The difference is that Jeremiah wouldn’t have just heard what rebellion was like. He would have seen it, felt it and even smelled it. Having felt the smoothness of the linen next to his skin, it would have upset him inside when he saw that same piece of luxury reduced to rot. God’s prophecy was no longer a mere message to deliver to Judah on his rounds, but now an urgent burden that had engulfed his whole being through his senses.
This instance and many others (Jeremiah 18, 19, 24, 32, Ezekiel 4, 5, 12, 24, 37), show us not only about God’s creative nature but are a nod back to our very existence. God’s creativity was not in how he utilises Jeremiah senses, but in the truth that he designed him to have senses!
In the beginning, God created a world that resonated with his own nature. Not an accidental, two-dimensional, silent, bland landscape but a purposeful, loud, multi-dimensional, living, breathing masterpiece that cried out to be embraced. Therefore, we live in an ever-changing world that grabs all of our senses, because it was made by a God who is alive, creative, purposeful and reachable.
When God made Adam and Eve they were instantly ready for a physical, living world that they could feel.
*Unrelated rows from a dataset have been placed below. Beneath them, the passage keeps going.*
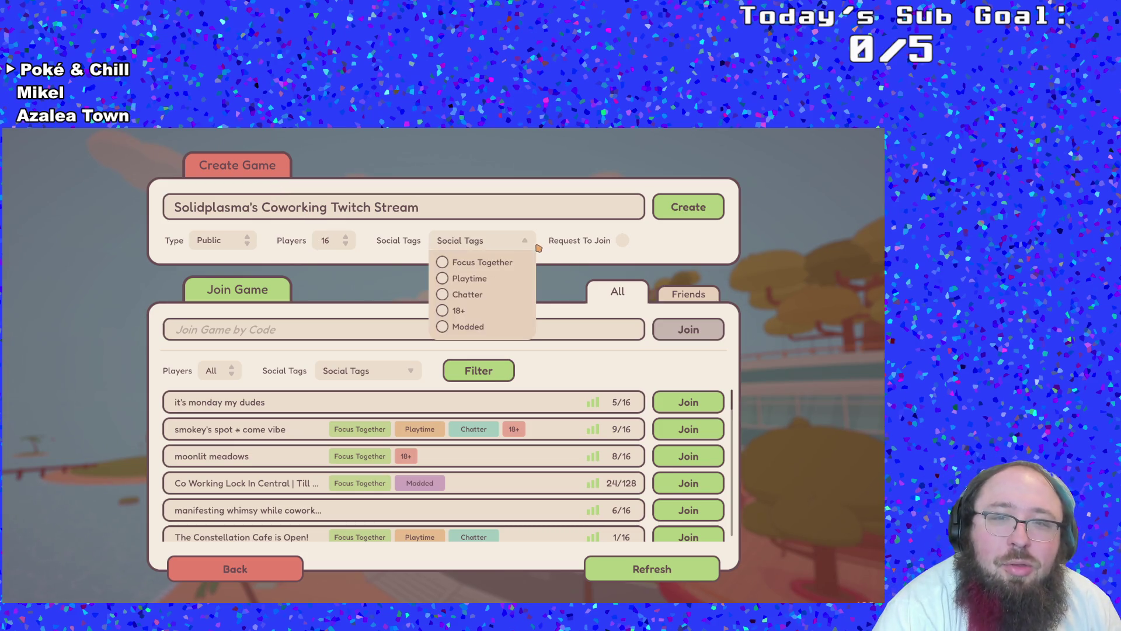
click(443, 311)
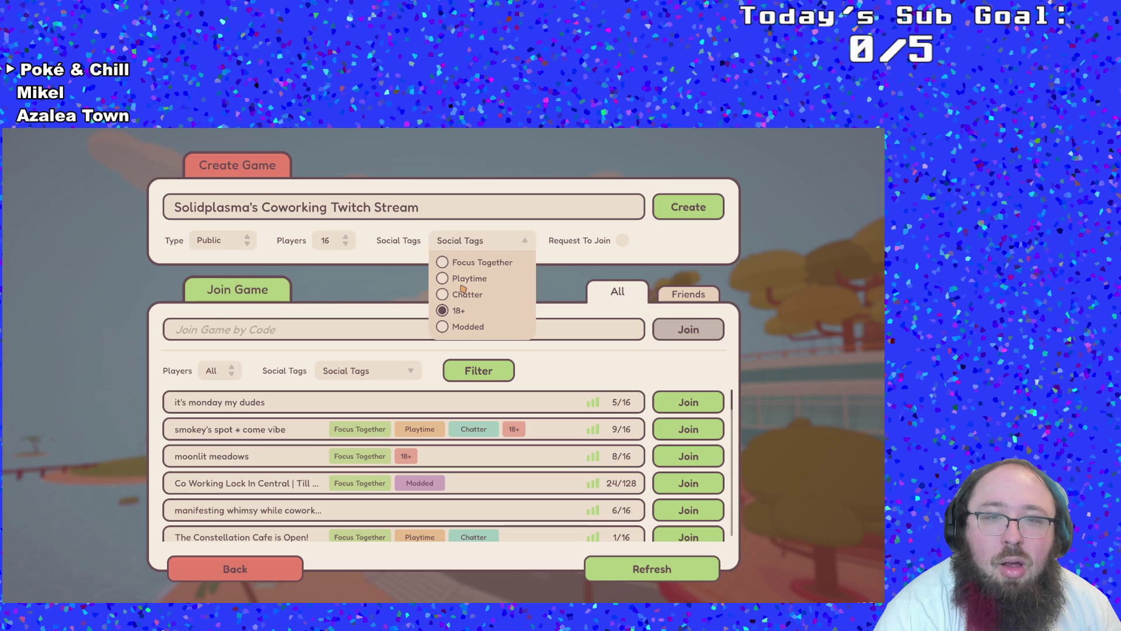
click(619, 240)
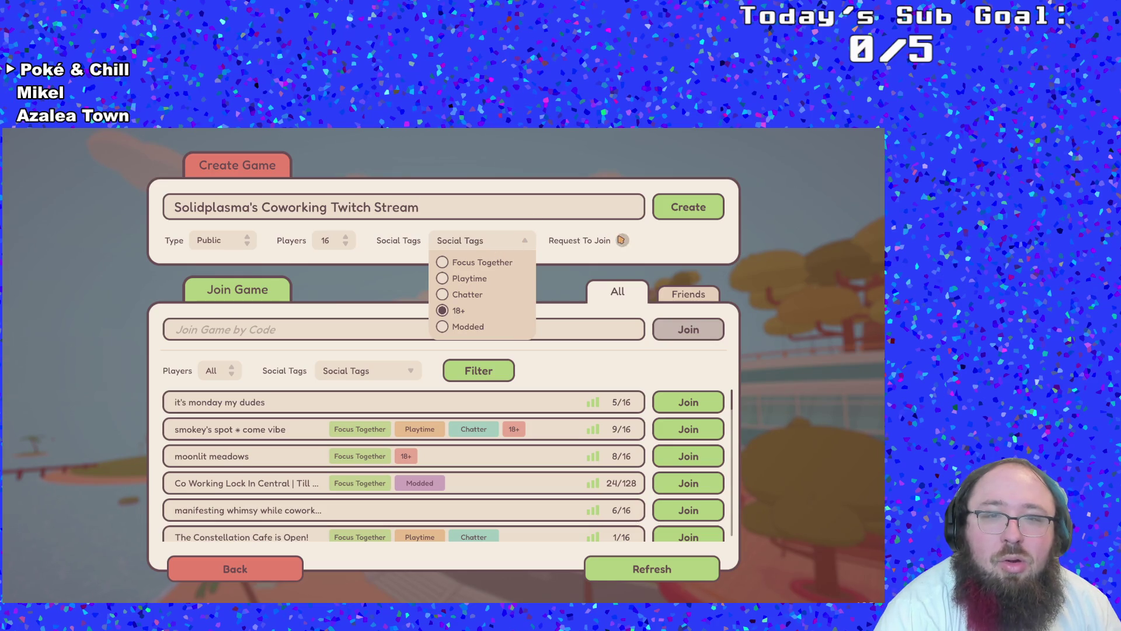
click(443, 294)
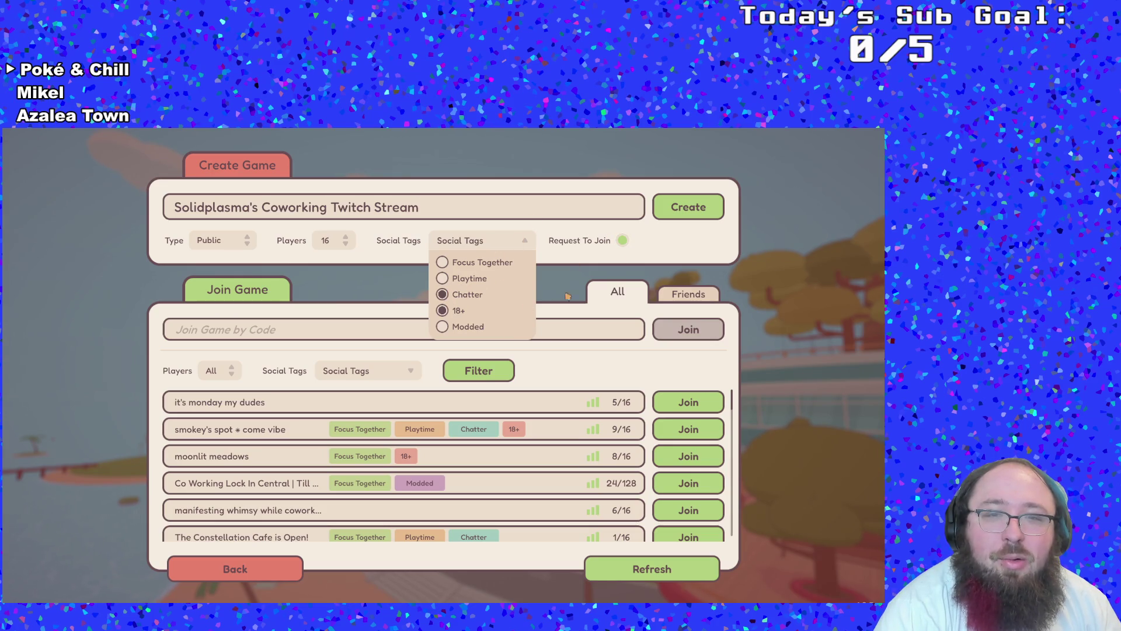
click(686, 215)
For example, God brought the animals to Adam so he could interact with them – he didn’t just tell him about them – he let him engage with them (Gen 2). Our senses are not something that theme parks or Nintendo® have discovered!
So what about us? Has the ‘burning bush’ become a gimmick to us? Have the instances where God communicates other than through the ‘audible voice’ become invalid because of their over-use in children’s stories? – a donkey, angel, guiding star, fleece, writing on a wall etc.
God did not use these means just to help us create a children’s bible or action songs on Sundays – he used them to connect with his people with sober and intimate impact.
Furthermore, Jesus was always referring to everyday items for his listeners – seeds, bread, corn, figs, coins, sheep, fish, cups, swords, clothing etc. Not just to relate to them, but because they were things people saw, touched, smelled and tasted!
If you ask a young person to withcall one of their favourite talks, it would highly likely be one that involved a well-told story, an object of some kind, a video clip or one where someone had to volunteer.
In conclusion then, it shouldn’t surprise us when the most talked about sessions are ones where young people weren’t just spoken to. God purposefully made us with five senses, so using them all shouldn’t be a ‘gimmick’… it should be a ‘given’.
Connecting… please wait!
So next time you plan a talk or a study or a detached session, ask yourself:
- Is it engaging the young person through more than one of their senses?
- Will the intervention remain with them for longer than the event?
- Are you just communicating with young people or are you ‘connecting’ with them?
- Is your youth work ‘pushing the senses’?